Treblinka

Poland

Following the Wannsee Conference in January 1942, the annihilation the Jews of Europe (an action that had been decided upon the previous year) proceeded apace. Aktion Reinhard, named for Reinhard Heydrich, Chief of the Reich Security Main Office, was the operation designed to kill and plunder the more than 2,000,000 Jews living in what the Nazis called the General Government, which comprises most of present-day Poland. Bełżec, Sobibor, and Treblinka were constructed to achieve this end. These camps, which operated from mid-1942 through 1943 before being destroyed by the Nazi’s, were killing centers rather than concentration camps. The vast majority of those sent there were Jews who were murdered within hours of their arrival by carbon monoxide gas. From 1942 to 1943 more than 800,000 persons were murdered at Treblinka.

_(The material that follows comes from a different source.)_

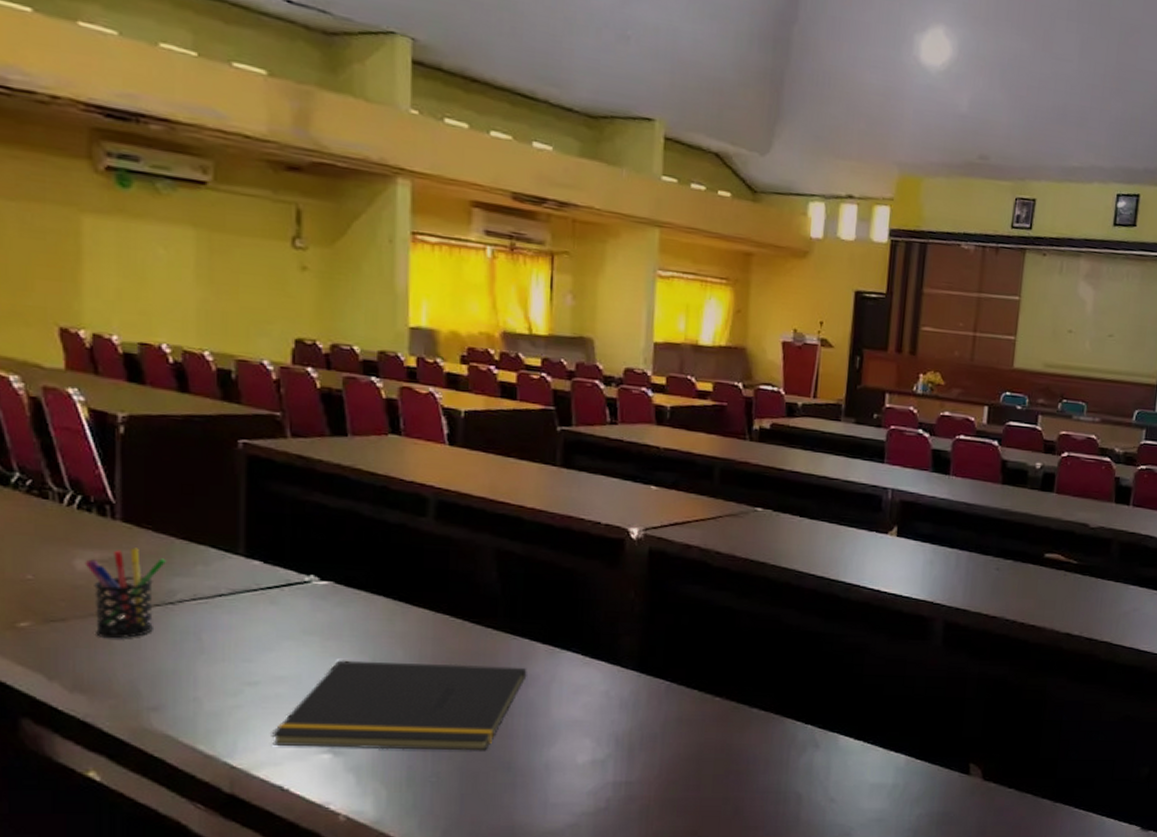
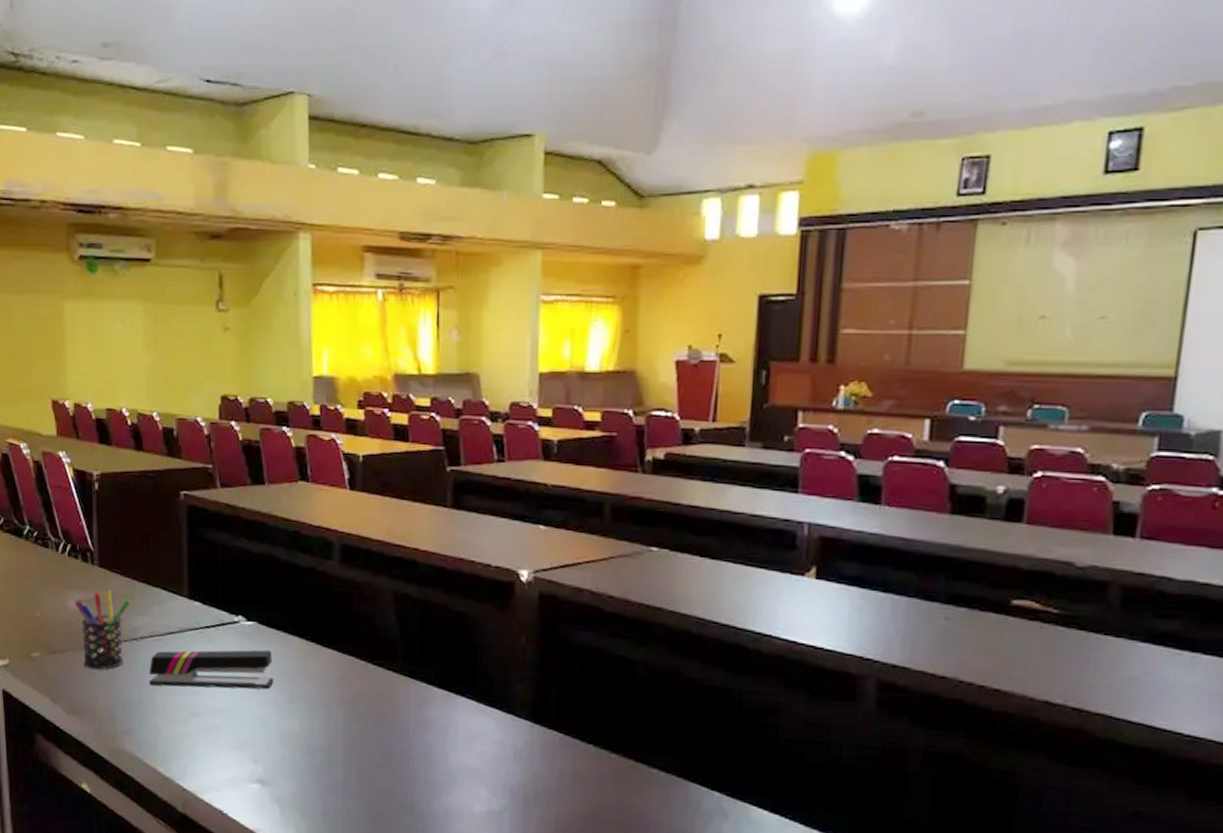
stapler: none [188,611,352,655] -> present [148,649,274,690]
notepad: present [271,660,527,751] -> none [212,696,425,793]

One of the most moving of the Holocaust memorial sites today, Treblinka sits in a heavily wooded rural area about 90 minutes by car from Warsaw. A cobblestone path leads one into the woods, with stone markers providing basic information along the way. As one nears the central area of the site, the railway memorial marks the path of the transports that brought their unsuspecting victims to the fake rail station disguised to look like a typical stop on the line. At the end of the path a large field opens to the left. Dominating the field is the massive stone monument dedicated to the residents of the Warsaw ghetto. The Warsaw monument stands in a sea of more than 15,000 jagged, stones representing the communities destroyed here. One of the stones commemorates Janusz Korczak and his orphans.